Lessons learned: Visalia amends municipal code to save historic district

Demolition last year of Visalia’s first apartment building, the Odell-Mor, kicked off efforts to change the city’s municipal code so Visalia won’t lose even more parts of its history.

The Visalia City Council directed the Historic Preservation Advisory Committee to revise the Historic Preservation District Ordinance to protect historic structures and sites from future destruction and blight.

This home on Murray Ave was upgraded from Background to Focus for its Queen Anne style architecture. Before the amendment this home could have been demolished.

The committee completed its review of the ordinance in May of this year, and presented their recommendations to the Visalia Planning Commission on July 11.

Historic structures are given one of three classifications; Exceptional, Focus, or Background. Neither the committee nor the Visalia City Council were previously able to deny a demolition permit of buildings classified Background.

The new ordinance gives the committee authority to stop the demolition of any building in Visalia’s Historic District or listed on Visalia’s Local Registry regardless of its classification. In addition, the new ordinance removes the exemption that Local Register structures located outside the Historic District and classified as “Background” cannot be reviewed by the committee when the owner wants to make alterations.

This home is an example of Mission Revival/Regency architecture. This home also could have been demolished before the new ordinance

Removal of this exemption allows the committee to review requested exterior alterations for any property that is within the Historic District or on the Local Register.

This change would affect 36 properties with a Background classification.

The planning commission voted 4-0, with Commissioner Adam Peck recusing himself, to change the code.

First comprehensive review of register since 2013

Besides an update to the ordinance, the city requested that the committee perform a comprehensive review of all the buildings on the register.

The Local Register update was needed to ensure that historic buildings, particularly those located outside the bounds of the Historic District, were assigned an appropriate classification to protect them from alterations or demolition.

The committee and community volunteers visited all 368 properties on the Local Register early in 2021 and conducted surveys of each site. Surveys involved photographing each Local Register structure, documenting existing conditions, cross-referencing observations with previous surveys, and noting any physical changes, and occasionally speaking to property owners and members of the public.

There are 678 properties located in the Historic District and 368 properties listed on the Local Register that may or may not be inside the historic district.

This building on Oak Ave contains “uncommon adobe brick construction” and is only structure of its kind in Visalia. Upgraded from Background to Exceptional.

As a result of their review, the Local Register of Historic Structures Update recommended the reclassification of 82 properties and removal of 18 properties currently listed on the Local Register.

A total of 32 properties were recommended by the committee to be upgraded to Exceptional.

Of those sites, 27 of were upgraded from a Focus classification. But five were recognized for their historical significance and were upgraded from Background.

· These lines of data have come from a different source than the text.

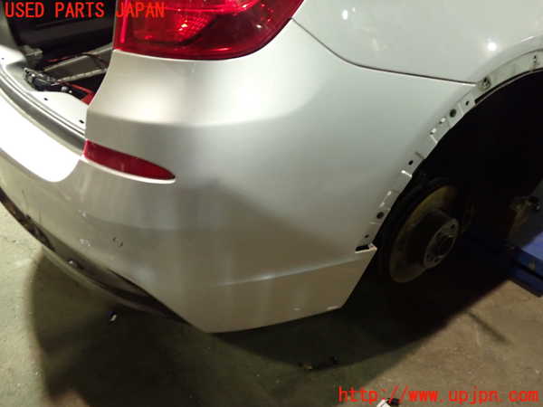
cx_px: 272
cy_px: 204
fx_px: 471
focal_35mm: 30
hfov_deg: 60.0
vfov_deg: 46.8
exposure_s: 1/20
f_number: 2.3
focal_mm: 5.4
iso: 800
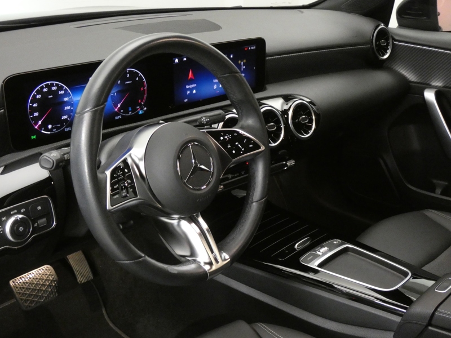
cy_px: 169
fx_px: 599
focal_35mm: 46
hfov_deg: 41.2
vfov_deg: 31.5
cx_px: 226
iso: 1600
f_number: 3.8
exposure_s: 1/15
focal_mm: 8.2
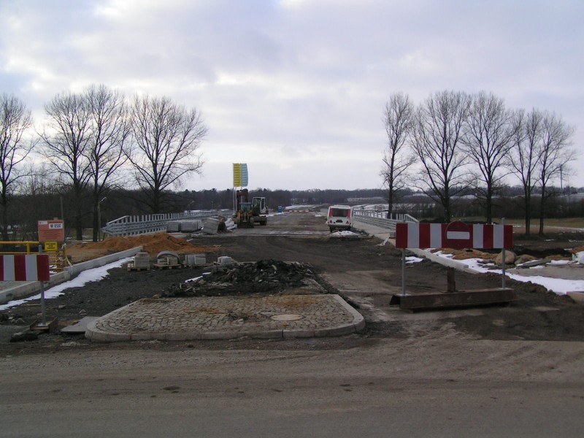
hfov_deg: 49.0
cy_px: 219
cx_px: 292
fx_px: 641
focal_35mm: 38
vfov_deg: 37.7
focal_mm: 5.8
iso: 50
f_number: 5
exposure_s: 1/160
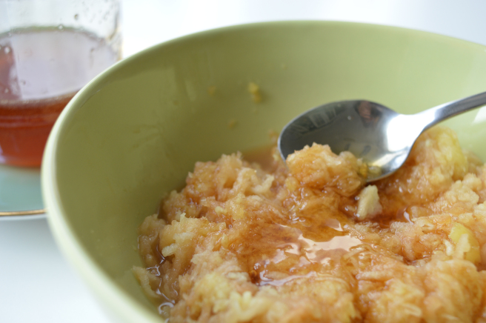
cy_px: 162
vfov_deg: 28.9
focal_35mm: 46
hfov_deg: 42.4
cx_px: 243
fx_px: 627
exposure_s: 1/100
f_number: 5
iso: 200
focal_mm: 31
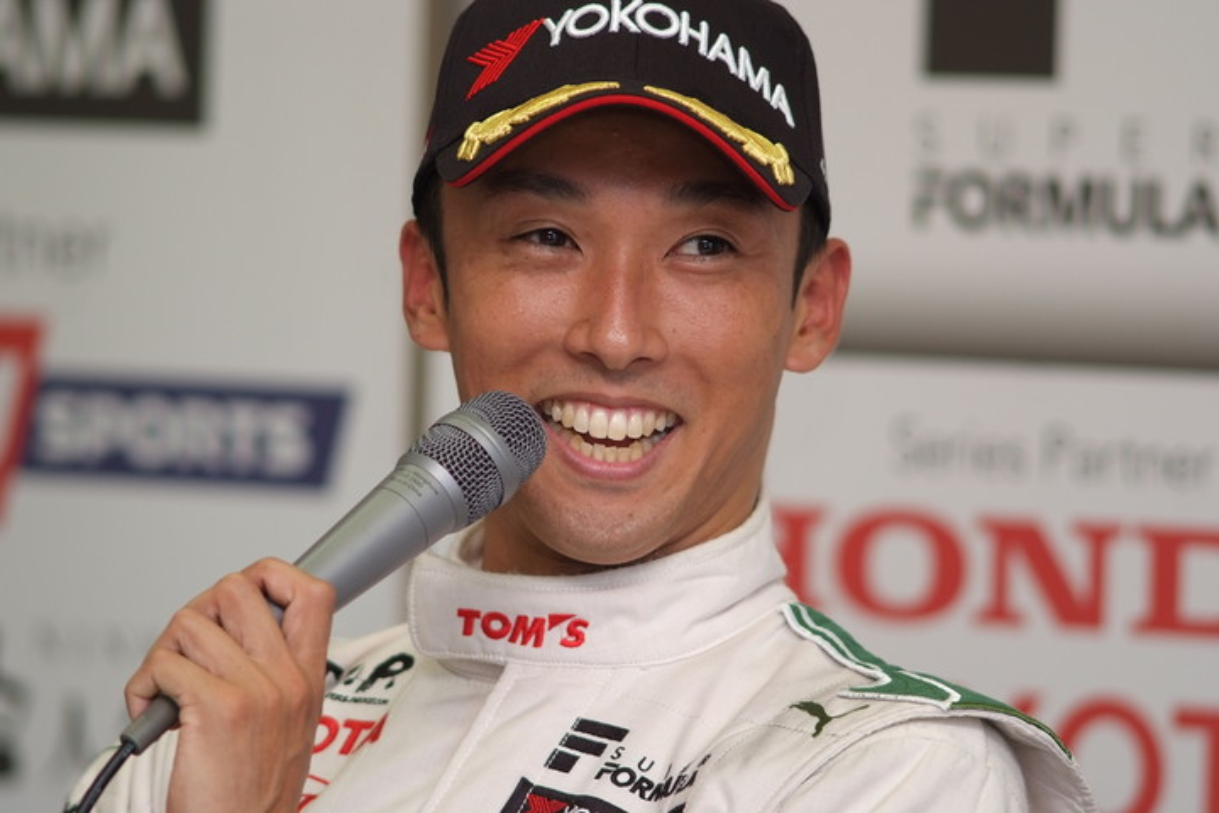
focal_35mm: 270
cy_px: 406
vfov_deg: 5.1
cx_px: 610
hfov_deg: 7.6
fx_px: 9142
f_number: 2.8
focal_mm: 180
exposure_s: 1/125
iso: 400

Examples of those upgraded from “Focus” to “Exceptional” include the St. Mary’s Catholic Church Doherty Center building located at 520 N. Church Street (a former convent) and the Crotty Mansion at 617 N. Encina Street.

A total of 41 properties were recommended by the committee to be changed from their existing classifications to “Focus”. Of these, 40 properties are recommended to be upgraded from “Background” to “Focus”.

One property on on W. Myrtle Avenue, was actually downgraded because the owner had altered the façade with aluminum siding.

Of the 18 properties recommended for removal from any historical list, 15 were because the original historic structure is no longer located on the property due to demolition, destruction due to fire, or relocation to a different site.

The remaining three properties on the list are proposed for removal due to either a lack of architecturally significant features, or the substantial loss of significant features due to alterations conducted over time.

The committee recommended that the advisory group revisit the historical list once every five years.